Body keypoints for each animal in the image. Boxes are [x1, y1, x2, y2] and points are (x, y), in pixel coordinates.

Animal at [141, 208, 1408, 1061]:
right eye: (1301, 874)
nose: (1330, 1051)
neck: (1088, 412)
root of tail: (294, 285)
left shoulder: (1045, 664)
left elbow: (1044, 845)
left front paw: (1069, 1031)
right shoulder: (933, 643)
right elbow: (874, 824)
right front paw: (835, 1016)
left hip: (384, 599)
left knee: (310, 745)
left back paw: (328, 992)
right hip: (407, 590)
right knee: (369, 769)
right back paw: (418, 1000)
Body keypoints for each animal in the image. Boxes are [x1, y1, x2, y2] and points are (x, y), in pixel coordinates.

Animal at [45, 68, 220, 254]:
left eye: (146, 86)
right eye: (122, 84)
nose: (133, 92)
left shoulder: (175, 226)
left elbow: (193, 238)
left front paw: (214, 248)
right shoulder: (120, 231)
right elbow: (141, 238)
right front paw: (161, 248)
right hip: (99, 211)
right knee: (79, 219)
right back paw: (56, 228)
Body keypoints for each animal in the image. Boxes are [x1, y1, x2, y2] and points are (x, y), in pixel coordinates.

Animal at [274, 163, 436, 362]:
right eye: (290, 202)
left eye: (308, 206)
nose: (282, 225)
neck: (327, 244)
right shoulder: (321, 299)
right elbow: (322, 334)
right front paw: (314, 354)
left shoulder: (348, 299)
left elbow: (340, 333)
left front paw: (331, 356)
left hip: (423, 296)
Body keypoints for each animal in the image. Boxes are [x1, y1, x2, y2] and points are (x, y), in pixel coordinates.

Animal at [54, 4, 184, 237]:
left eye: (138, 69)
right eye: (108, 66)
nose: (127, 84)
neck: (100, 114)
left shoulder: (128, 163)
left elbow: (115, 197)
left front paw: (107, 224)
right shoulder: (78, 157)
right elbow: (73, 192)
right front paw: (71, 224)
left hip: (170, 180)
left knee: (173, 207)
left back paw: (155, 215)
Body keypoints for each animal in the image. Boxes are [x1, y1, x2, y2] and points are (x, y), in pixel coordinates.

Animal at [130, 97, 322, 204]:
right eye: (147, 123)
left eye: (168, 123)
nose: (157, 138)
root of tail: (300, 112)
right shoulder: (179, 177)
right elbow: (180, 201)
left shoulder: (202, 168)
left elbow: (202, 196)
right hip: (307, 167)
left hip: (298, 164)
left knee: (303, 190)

---

TASK PROMPT:
Lines wanted from the listing above: the line with "right hip: (99, 211)" up to and including the line with "left hip: (423, 296)". Please write them out exactly, adding nothing else.

ANSWER AREA:
right hip: (99, 211)
right knee: (79, 219)
right back paw: (56, 228)
Body keypoints for each animal in the image. Boxes are [x1, y1, x2, y2] and points are (x, y), in pixel coordinates.

Animal at [274, 163, 436, 362]:
right eye: (290, 202)
left eye: (308, 206)
nose: (282, 225)
neck: (327, 244)
right shoulder: (321, 299)
right elbow: (322, 334)
right front paw: (314, 354)
left shoulder: (348, 299)
left elbow: (340, 333)
left front paw: (331, 356)
left hip: (423, 296)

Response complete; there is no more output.